Yuui looked grieved by the question, though. "He didn't mean to," he whispered, even his voice weak and pale. "He needed as much power as he could get to keep Rondart from escaping."

"Rondart? What? Who's Rondart?"

"Kyle Rondart. The murderer Fai's trying to keep locked up in the bedroom," Yuui sighed.

"What?"

"He's a vampire, and he committed a grave crime," Yuui explained, sounding so utterly exhausted that Kurogane almost felt guilty for pressuring him to speak. "Fai has the power and standing to pass judgment on him, but he's hoping to convince Rondart to take a knee and pledge loyalty instead. He needed to be as strong as possible to keep a hold on him. Kusanagi's on his way over, hopefully bringing his vampire neighbour. Once we have three, we can take care of the problem one way or the other."

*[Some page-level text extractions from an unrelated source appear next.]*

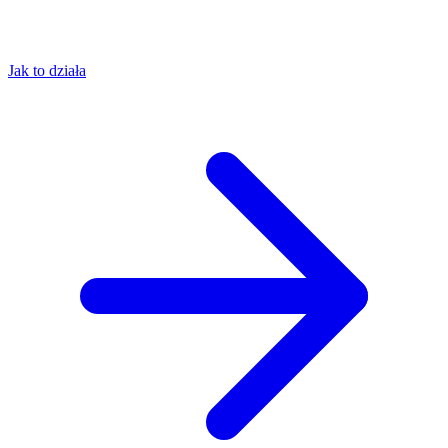
Jak to działa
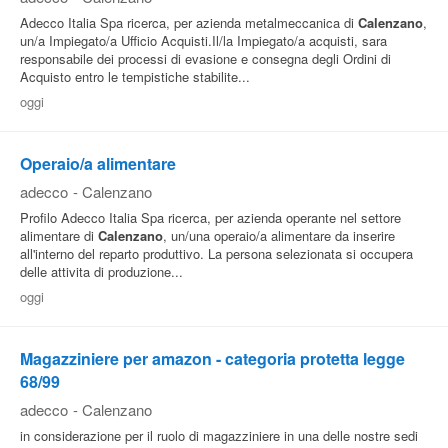
Adecco Italia Spa ricerca, per azienda metalmeccanica di
Calenzano
,
un/a Impiegato/a Ufficio Acquisti.Il/la Impiegato/a acquisti, sara
responsabile dei processi di evasione e consegna degli Ordini di
Acquisto entro le tempistiche stabilite...
oggi
Operaio/a alimentare
adecco
-
Calenzano
Profilo Adecco Italia Spa ricerca, per azienda operante nel settore
alimentare di
Calenzano
, un/una operaio/a alimentare da inserire
all'interno del reparto produttivo. La persona selezionata si occupera
delle attivita di produzione...
oggi
Magazziniere per amazon - categoria protetta legge
68/99
adecco
-
Calenzano
in considerazione per il ruolo di magazziniere in una delle nostre sedi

Yuui was just babbling, hardly capable of controlling his own words, his head lolling listlessly in Kurogane's lap. He gave a start when Yuui mentioned Kusanagi's neighbour, but Yuui didn't appear to notice. Yuui wasn't making much sense anyway. Pledge loyalty? Pass judgment? Once they had three what, vampires? Why?

Shizuka was a silent presence at Yuui's feet, still quietly chafing his skin to keep him warm and try to encourage blood flow. He hadn't said a word, and Kurogane had a sudden suspicion that he knew more about all this than Kurogane did. Kurogane tried to meet his eyes, but he was being deliberately difficult.

"I remember you," Yuui said suddenly, looking down at Shizuka. "I remember you very well, because your dreams were so troubling to Fai." He looked up into Kurogane's face with new eyes. "This must be the one."

Shizuka kept up his ministrations, even as he was shaking his head. "No, it's not him. But he's part of it, I think."

"And the girl?"

"Found her," Shizuka answered, and something went soft in his eyes for a moment. Kurogane didn't believe it. He hadn't even had a chance to press Shizuka for information on the girl, and then this total stranger who was on the verge of dying in his lap seemed to know about her. And more than that, he'd never seen such an expression on his prey's face. Shizuka loved this girl, didn't he?

"Don't suppose there's any chance," Kurogane growled, "of you telling me what the hell this is all about."

Yuui's eyes flicked back up to him, seeming startled. "You don't know?"

"Why would I ask if I knew?" Kurogane snapped.

"I thought Kusanagi might have at least told you about Fai," Shizuka answered. "But I guess you really don't know."

Kurogane all but bared his fangs, impatient and frustrated.

"Fai can read people's dreams," Shizuka explained. "He can very nearly divine your future from them. But he can't do it with other vampires, only with humans. So when he looks into your dreams and can't see much, that's when you know you're going to be caught up in the vampire's world."

"So . . . He's looked into your dreams," Kurogane said slowly.

"Yeah."

"What did he see?"

"Just Himawari," Shizuka said, his hands having gone still at last. "I knew I'd meet her and fall for her. Everything else was just . . . darkness."

Kurogane thought a lot of things in that moment. He really wondered what sort of improbable creature Fai was, being able to visit people's futures in their dreams. He clearly wasn't above draining his own prey for the sake of power, which predisposed Kurogane to not like him. This dreams business was creepy as hell, even for vampires. But mostly, he just looked at Shizuka's face and wondered not for the first time what sort of man his prey really was. Incredibly brave, incredibly stupid, or more than likely both.

He might have even said something, but two things happened almost simultaneously and there wasn't really time to talk after that. First, Yuui sighed softly and finally passed out. He was breathing better, so Kurogane didn't try to rouse him. Only a second later, someone pounded on the door, and Lucia went scurrying over to let Kusanagi in.